Task. All of the data below should be set down again verbatim, without any images.

Data section.
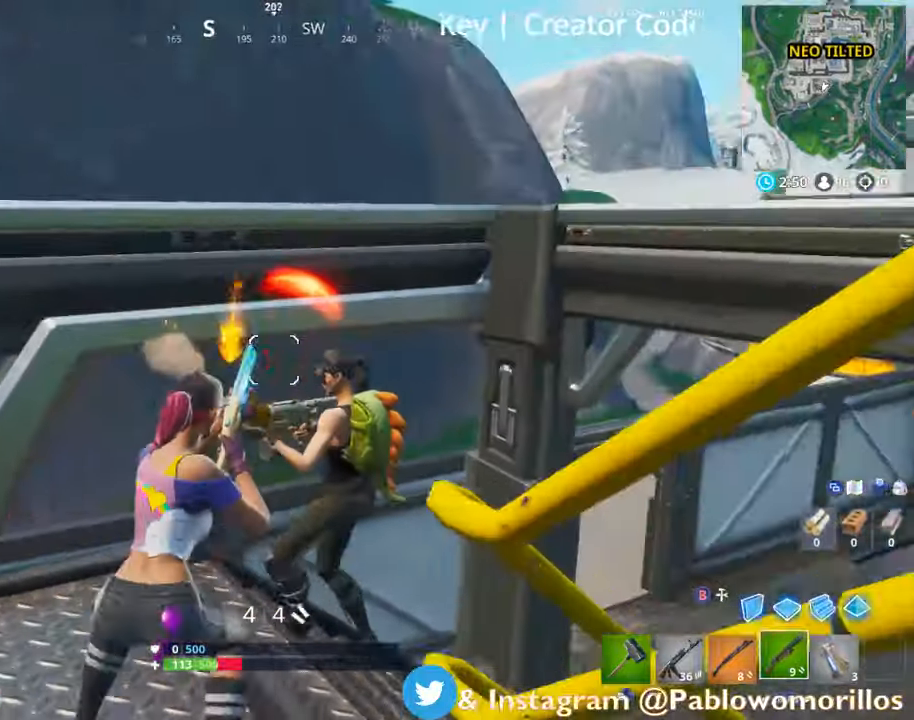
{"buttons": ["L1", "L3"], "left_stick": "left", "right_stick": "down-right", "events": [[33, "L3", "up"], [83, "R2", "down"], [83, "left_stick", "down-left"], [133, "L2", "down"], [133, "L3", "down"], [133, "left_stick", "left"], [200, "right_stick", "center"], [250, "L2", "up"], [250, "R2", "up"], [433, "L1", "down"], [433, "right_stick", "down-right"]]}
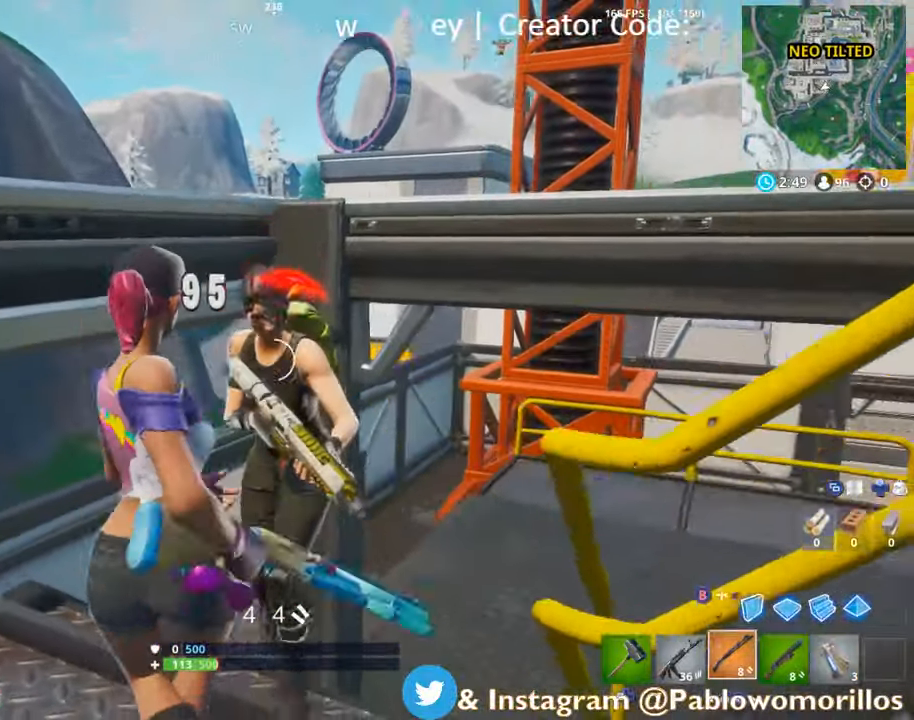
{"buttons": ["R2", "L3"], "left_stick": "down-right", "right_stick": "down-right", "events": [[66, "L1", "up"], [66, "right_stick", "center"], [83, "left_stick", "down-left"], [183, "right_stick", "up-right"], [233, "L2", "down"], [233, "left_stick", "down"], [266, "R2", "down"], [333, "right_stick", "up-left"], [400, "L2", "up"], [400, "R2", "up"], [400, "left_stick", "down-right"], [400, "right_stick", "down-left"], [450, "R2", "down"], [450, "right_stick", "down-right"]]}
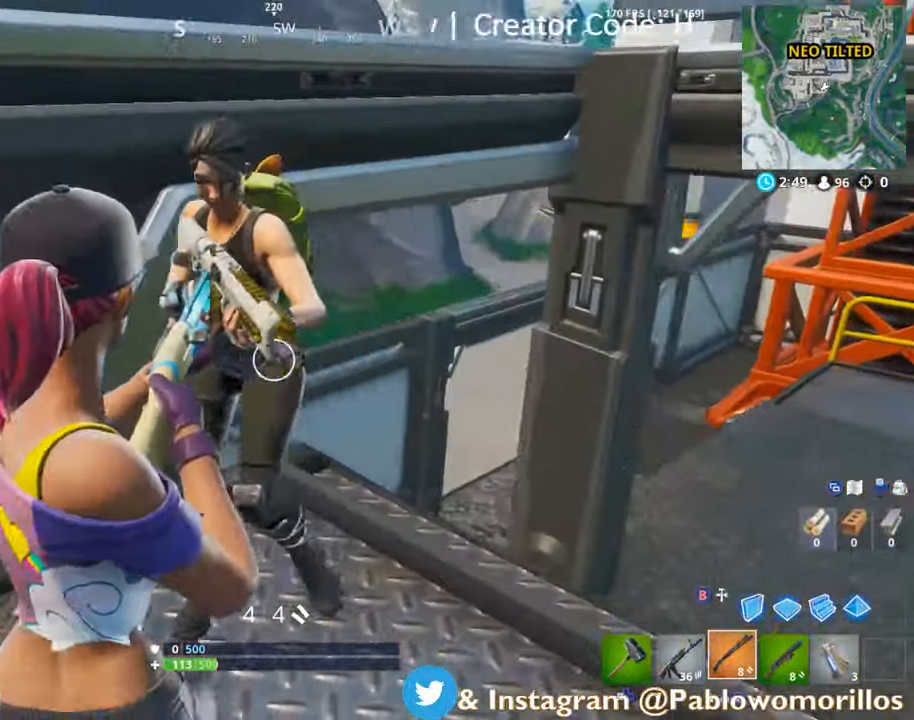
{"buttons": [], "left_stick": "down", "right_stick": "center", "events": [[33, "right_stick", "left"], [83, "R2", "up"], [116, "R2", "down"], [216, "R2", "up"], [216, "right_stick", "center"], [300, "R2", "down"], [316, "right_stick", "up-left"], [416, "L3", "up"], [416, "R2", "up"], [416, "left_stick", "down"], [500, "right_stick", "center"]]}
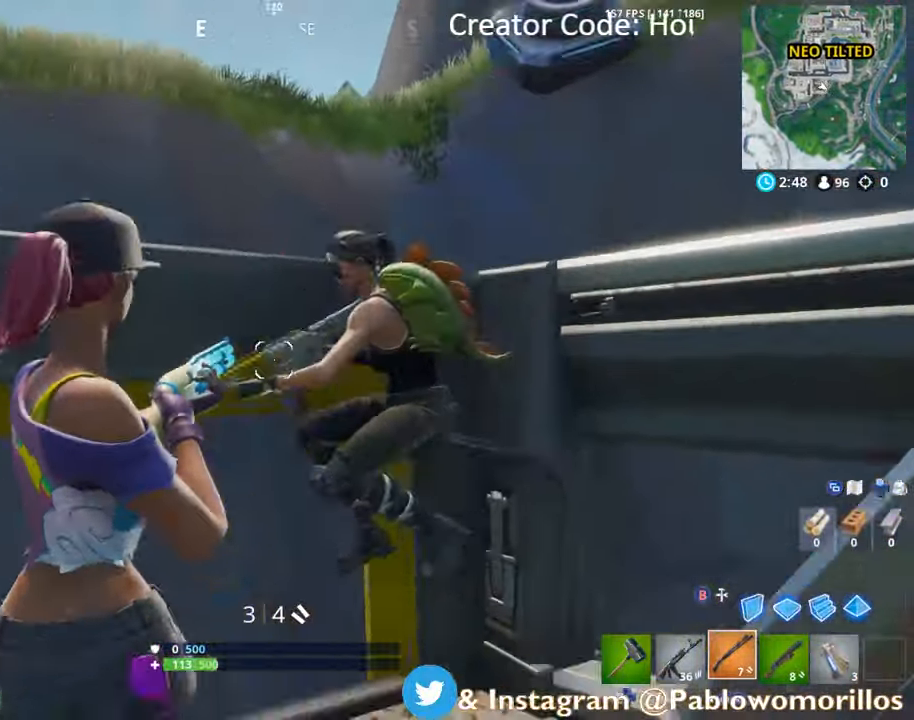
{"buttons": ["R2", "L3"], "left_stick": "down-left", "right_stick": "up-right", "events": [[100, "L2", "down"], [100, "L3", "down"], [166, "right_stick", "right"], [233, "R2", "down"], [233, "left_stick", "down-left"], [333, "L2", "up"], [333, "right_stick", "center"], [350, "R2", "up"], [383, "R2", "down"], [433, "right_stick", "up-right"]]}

Answer for this exercise.
{"buttons": ["L1", "L3"], "left_stick": "left", "right_stick": "down-right", "events": [[33, "L3", "up"], [83, "R2", "down"], [83, "left_stick", "down-left"], [133, "L2", "down"], [133, "L3", "down"], [133, "left_stick", "left"], [200, "right_stick", "center"], [250, "L2", "up"], [250, "R2", "up"], [433, "L1", "down"], [433, "right_stick", "down-right"]]}
{"buttons": ["R2", "L3"], "left_stick": "down-right", "right_stick": "down-right", "events": [[66, "L1", "up"], [66, "right_stick", "center"], [83, "left_stick", "down-left"], [183, "right_stick", "up-right"], [233, "L2", "down"], [233, "left_stick", "down"], [266, "R2", "down"], [333, "right_stick", "up-left"], [400, "L2", "up"], [400, "R2", "up"], [400, "left_stick", "down-right"], [400, "right_stick", "down-left"], [450, "R2", "down"], [450, "right_stick", "down-right"]]}
{"buttons": [], "left_stick": "down", "right_stick": "center", "events": [[33, "right_stick", "left"], [83, "R2", "up"], [116, "R2", "down"], [216, "R2", "up"], [216, "right_stick", "center"], [300, "R2", "down"], [316, "right_stick", "up-left"], [416, "L3", "up"], [416, "R2", "up"], [416, "left_stick", "down"], [500, "right_stick", "center"]]}
{"buttons": ["R2", "L3"], "left_stick": "down-left", "right_stick": "up-right", "events": [[100, "L2", "down"], [100, "L3", "down"], [166, "right_stick", "right"], [233, "R2", "down"], [233, "left_stick", "down-left"], [333, "L2", "up"], [333, "right_stick", "center"], [350, "R2", "up"], [383, "R2", "down"], [433, "right_stick", "up-right"]]}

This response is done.